* Exercise: Transcribe the listing in full. Keep every line exactly as it stands.

* Given data:
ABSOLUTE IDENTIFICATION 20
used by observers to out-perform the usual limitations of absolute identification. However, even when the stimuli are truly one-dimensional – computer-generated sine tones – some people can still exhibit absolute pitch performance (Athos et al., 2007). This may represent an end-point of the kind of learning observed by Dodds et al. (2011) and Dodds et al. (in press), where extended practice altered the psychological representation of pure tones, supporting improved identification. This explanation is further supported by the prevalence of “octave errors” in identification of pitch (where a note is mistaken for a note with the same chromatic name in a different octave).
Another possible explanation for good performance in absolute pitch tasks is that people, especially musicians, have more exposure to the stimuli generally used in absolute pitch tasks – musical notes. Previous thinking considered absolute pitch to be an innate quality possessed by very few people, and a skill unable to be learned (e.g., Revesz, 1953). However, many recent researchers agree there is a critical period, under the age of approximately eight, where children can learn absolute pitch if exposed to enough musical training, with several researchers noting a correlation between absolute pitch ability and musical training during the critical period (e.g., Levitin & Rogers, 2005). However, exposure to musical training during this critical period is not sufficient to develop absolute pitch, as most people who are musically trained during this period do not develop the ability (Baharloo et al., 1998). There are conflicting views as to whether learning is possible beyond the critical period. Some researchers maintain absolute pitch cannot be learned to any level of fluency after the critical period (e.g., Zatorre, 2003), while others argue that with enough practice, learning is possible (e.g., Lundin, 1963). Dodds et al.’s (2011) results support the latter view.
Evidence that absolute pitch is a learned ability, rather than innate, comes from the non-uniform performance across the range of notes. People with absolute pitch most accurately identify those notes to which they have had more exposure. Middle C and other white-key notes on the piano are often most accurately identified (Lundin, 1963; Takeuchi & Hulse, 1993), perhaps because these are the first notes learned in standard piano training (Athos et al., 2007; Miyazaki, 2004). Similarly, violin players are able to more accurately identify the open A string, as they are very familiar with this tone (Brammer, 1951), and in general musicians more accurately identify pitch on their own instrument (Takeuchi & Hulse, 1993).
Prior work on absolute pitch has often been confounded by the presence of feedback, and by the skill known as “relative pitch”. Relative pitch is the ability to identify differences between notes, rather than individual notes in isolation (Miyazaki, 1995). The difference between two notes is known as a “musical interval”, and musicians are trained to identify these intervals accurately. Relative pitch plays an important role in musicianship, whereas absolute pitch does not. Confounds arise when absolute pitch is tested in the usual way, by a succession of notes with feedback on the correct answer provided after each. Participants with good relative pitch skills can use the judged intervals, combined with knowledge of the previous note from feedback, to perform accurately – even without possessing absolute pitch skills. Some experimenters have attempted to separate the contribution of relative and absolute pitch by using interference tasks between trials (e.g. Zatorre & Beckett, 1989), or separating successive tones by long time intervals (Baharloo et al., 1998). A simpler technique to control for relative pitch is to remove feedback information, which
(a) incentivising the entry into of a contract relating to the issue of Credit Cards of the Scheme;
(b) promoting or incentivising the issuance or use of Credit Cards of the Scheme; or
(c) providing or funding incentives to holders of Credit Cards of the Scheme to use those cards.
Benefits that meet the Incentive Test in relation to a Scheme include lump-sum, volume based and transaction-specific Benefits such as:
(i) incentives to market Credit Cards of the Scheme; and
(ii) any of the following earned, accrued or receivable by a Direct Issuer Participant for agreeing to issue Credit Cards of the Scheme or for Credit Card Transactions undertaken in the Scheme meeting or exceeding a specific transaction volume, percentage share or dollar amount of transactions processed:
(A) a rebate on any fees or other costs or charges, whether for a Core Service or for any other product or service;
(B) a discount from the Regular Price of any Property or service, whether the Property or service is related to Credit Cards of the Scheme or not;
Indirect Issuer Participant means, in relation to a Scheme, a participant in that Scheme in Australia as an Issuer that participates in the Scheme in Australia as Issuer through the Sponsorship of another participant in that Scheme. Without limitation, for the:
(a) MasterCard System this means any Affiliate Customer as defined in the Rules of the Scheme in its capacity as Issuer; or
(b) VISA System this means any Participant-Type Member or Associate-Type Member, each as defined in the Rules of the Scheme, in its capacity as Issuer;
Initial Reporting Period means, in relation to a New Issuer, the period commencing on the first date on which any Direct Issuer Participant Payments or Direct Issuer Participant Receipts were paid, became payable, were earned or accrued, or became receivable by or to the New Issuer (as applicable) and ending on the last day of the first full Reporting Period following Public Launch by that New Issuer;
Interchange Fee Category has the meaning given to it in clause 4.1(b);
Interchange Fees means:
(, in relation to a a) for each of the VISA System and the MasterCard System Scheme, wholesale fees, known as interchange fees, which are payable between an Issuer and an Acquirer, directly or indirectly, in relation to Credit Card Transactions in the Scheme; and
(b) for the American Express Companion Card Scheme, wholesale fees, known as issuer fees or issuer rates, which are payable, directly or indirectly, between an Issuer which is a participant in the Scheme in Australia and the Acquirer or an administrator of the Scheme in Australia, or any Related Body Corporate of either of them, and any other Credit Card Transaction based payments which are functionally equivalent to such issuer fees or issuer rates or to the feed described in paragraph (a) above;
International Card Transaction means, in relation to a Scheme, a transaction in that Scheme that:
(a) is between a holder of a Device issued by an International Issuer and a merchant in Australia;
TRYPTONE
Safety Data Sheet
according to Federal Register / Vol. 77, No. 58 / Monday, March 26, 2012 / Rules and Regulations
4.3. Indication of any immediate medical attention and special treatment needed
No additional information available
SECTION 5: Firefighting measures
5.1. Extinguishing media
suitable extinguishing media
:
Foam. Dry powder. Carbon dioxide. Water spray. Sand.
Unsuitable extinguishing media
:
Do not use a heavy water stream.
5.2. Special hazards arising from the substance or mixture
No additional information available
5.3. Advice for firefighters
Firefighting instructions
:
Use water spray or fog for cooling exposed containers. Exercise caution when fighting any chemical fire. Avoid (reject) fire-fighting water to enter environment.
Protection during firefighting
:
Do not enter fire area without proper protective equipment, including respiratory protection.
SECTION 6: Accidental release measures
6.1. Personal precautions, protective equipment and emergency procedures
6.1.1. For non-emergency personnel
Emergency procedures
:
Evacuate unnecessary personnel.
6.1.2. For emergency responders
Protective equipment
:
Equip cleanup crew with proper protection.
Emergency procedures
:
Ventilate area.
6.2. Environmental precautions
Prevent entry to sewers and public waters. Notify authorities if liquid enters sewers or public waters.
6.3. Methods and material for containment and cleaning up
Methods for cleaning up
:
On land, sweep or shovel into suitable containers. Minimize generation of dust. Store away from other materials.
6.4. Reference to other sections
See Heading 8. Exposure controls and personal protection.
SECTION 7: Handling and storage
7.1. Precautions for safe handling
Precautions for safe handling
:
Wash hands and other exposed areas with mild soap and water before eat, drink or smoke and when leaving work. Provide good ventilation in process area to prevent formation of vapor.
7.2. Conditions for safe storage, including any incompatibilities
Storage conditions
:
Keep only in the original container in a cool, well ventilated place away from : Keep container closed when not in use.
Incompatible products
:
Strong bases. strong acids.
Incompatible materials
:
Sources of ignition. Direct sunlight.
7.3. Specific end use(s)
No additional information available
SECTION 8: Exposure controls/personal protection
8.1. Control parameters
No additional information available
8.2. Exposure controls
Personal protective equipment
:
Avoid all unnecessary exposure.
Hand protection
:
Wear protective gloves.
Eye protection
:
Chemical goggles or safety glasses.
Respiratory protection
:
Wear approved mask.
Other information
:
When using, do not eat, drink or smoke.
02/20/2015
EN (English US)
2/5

* Task result:
ABSOLUTE IDENTIFICATION 20
used by observers to out-perform the usual limitations of absolute identification. However, even when the stimuli are truly one-dimensional – computer-generated sine tones – some people can still exhibit absolute pitch performance (Athos et al., 2007). This may represent an end-point of the kind of learning observed by Dodds et al. (2011) and Dodds et al. (in press), where extended practice altered the psychological representation of pure tones, supporting improved identification. This explanation is further supported by the prevalence of “octave errors” in identification of pitch (where a note is mistaken for a note with the same chromatic name in a different octave).
Another possible explanation for good performance in absolute pitch tasks is that people, especially musicians, have more exposure to the stimuli generally used in absolute pitch tasks – musical notes. Previous thinking considered absolute pitch to be an innate quality possessed by very few people, and a skill unable to be learned (e.g., Revesz, 1953). However, many recent researchers agree there is a critical period, under the age of approximately eight, where children can learn absolute pitch if exposed to enough musical training, with several researchers noting a correlation between absolute pitch ability and musical training during the critical period (e.g., Levitin & Rogers, 2005). However, exposure to musical training during this critical period is not sufficient to develop absolute pitch, as most people who are musically trained during this period do not develop the ability (Baharloo et al., 1998). There are conflicting views as to whether learning is possible beyond the critical period. Some researchers maintain absolute pitch cannot be learned to any level of fluency after the critical period (e.g., Zatorre, 2003), while others argue that with enough practice, learning is possible (e.g., Lundin, 1963). Dodds et al.’s (2011) results support the latter view.
Evidence that absolute pitch is a learned ability, rather than innate, comes from the non-uniform performance across the range of notes. People with absolute pitch most accurately identify those notes to which they have had more exposure. Middle C and other white-key notes on the piano are often most accurately identified (Lundin, 1963; Takeuchi & Hulse, 1993), perhaps because these are the first notes learned in standard piano training (Athos et al., 2007; Miyazaki, 2004). Similarly, violin players are able to more accurately identify the open A string, as they are very familiar with this tone (Brammer, 1951), and in general musicians more accurately identify pitch on their own instrument (Takeuchi & Hulse, 1993).
Prior work on absolute pitch has often been confounded by the presence of feedback, and by the skill known as “relative pitch”. Relative pitch is the ability to identify differences between notes, rather than individual notes in isolation (Miyazaki, 1995). The difference between two notes is known as a “musical interval”, and musicians are trained to identify these intervals accurately. Relative pitch plays an important role in musicianship, whereas absolute pitch does not. Confounds arise when absolute pitch is tested in the usual way, by a succession of notes with feedback on the correct answer provided after each. Participants with good relative pitch skills can use the judged intervals, combined with knowledge of the previous note from feedback, to perform accurately – even without possessing absolute pitch skills. Some experimenters have attempted to separate the contribution of relative and absolute pitch by using interference tasks between trials (e.g. Zatorre & Beckett, 1989), or separating successive tones by long time intervals (Baharloo et al., 1998). A simpler technique to control for relative pitch is to remove feedback information, which
(a) incentivising the entry into of a contract relating to the issue of Credit Cards of the Scheme;
(b) promoting or incentivising the issuance or use of Credit Cards of the Scheme; or
(c) providing or funding incentives to holders of Credit Cards of the Scheme to use those cards.
Benefits that meet the Incentive Test in relation to a Scheme include lump-sum, volume based and transaction-specific Benefits such as:
(i) incentives to market Credit Cards of the Scheme; and
(ii) any of the following earned, accrued or receivable by a Direct Issuer Participant for agreeing to issue Credit Cards of the Scheme or for Credit Card Transactions undertaken in the Scheme meeting or exceeding a specific transaction volume, percentage share or dollar amount of transactions processed:
(A) a rebate on any fees or other costs or charges, whether for a Core Service or for any other product or service;
(B) a discount from the Regular Price of any Property or service, whether the Property or service is related to Credit Cards of the Scheme or not;
Indirect Issuer Participant means, in relation to a Scheme, a participant in that Scheme in Australia as an Issuer that participates in the Scheme in Australia as Issuer through the Sponsorship of another participant in that Scheme. Without limitation, for the:
(a) MasterCard System this means any Affiliate Customer as defined in the Rules of the Scheme in its capacity as Issuer; or
(b) VISA System this means any Participant-Type Member or Associate-Type Member, each as defined in the Rules of the Scheme, in its capacity as Issuer;
Initial Reporting Period means, in relation to a New Issuer, the period commencing on the first date on which any Direct Issuer Participant Payments or Direct Issuer Participant Receipts were paid, became payable, were earned or accrued, or became receivable by or to the New Issuer (as applicable) and ending on the last day of the first full Reporting Period following Public Launch by that New Issuer;
Interchange Fee Category has the meaning given to it in clause 4.1(b);
Interchange Fees means:
(, in relation to a a) for each of the VISA System and the MasterCard System Scheme, wholesale fees, known as interchange fees, which are payable between an Issuer and an Acquirer, directly or indirectly, in relation to Credit Card Transactions in the Scheme; and
(b) for the American Express Companion Card Scheme, wholesale fees, known as issuer fees or issuer rates, which are payable, directly or indirectly, between an Issuer which is a participant in the Scheme in Australia and the Acquirer or an administrator of the Scheme in Australia, or any Related Body Corporate of either of them, and any other Credit Card Transaction based payments which are functionally equivalent to such issuer fees or issuer rates or to the feed described in paragraph (a) above;
International Card Transaction means, in relation to a Scheme, a transaction in that Scheme that:
(a) is between a holder of a Device issued by an International Issuer and a merchant in Australia;
TRYPTONE
Safety Data Sheet
according to Federal Register / Vol. 77, No. 58 / Monday, March 26, 2012 / Rules and Regulations
4.3. Indication of any immediate medical attention and special treatment needed
No additional information available
SECTION 5: Firefighting measures
5.1. Extinguishing media
suitable extinguishing media
:
Foam. Dry powder. Carbon dioxide. Water spray. Sand.
Unsuitable extinguishing media
:
Do not use a heavy water stream.
5.2. Special hazards arising from the substance or mixture
No additional information available
5.3. Advice for firefighters
Firefighting instructions
:
Use water spray or fog for cooling exposed containers. Exercise caution when fighting any chemical fire. Avoid (reject) fire-fighting water to enter environment.
Protection during firefighting
:
Do not enter fire area without proper protective equipment, including respiratory protection.
SECTION 6: Accidental release measures
6.1. Personal precautions, protective equipment and emergency procedures
6.1.1. For non-emergency personnel
Emergency procedures
:
Evacuate unnecessary personnel.
6.1.2. For emergency responders
Protective equipment
:
Equip cleanup crew with proper protection.
Emergency procedures
:
Ventilate area.
6.2. Environmental precautions
Prevent entry to sewers and public waters. Notify authorities if liquid enters sewers or public waters.
6.3. Methods and material for containment and cleaning up
Methods for cleaning up
:
On land, sweep or shovel into suitable containers. Minimize generation of dust. Store away from other materials.
6.4. Reference to other sections
See Heading 8. Exposure controls and personal protection.
SECTION 7: Handling and storage
7.1. Precautions for safe handling
Precautions for safe handling
:
Wash hands and other exposed areas with mild soap and water before eat, drink or smoke and when leaving work. Provide good ventilation in process area to prevent formation of vapor.
7.2. Conditions for safe storage, including any incompatibilities
Storage conditions
:
Keep only in the original container in a cool, well ventilated place away from : Keep container closed when not in use.
Incompatible products
:
Strong bases. strong acids.
Incompatible materials
:
Sources of ignition. Direct sunlight.
7.3. Specific end use(s)
No additional information available
SECTION 8: Exposure controls/personal protection
8.1. Control parameters
No additional information available
8.2. Exposure controls
Personal protective equipment
:
Avoid all unnecessary exposure.
Hand protection
:
Wear protective gloves.
Eye protection
:
Chemical goggles or safety glasses.
Respiratory protection
:
Wear approved mask.
Other information
:
When using, do not eat, drink or smoke.
02/20/2015
EN (English US)
2/5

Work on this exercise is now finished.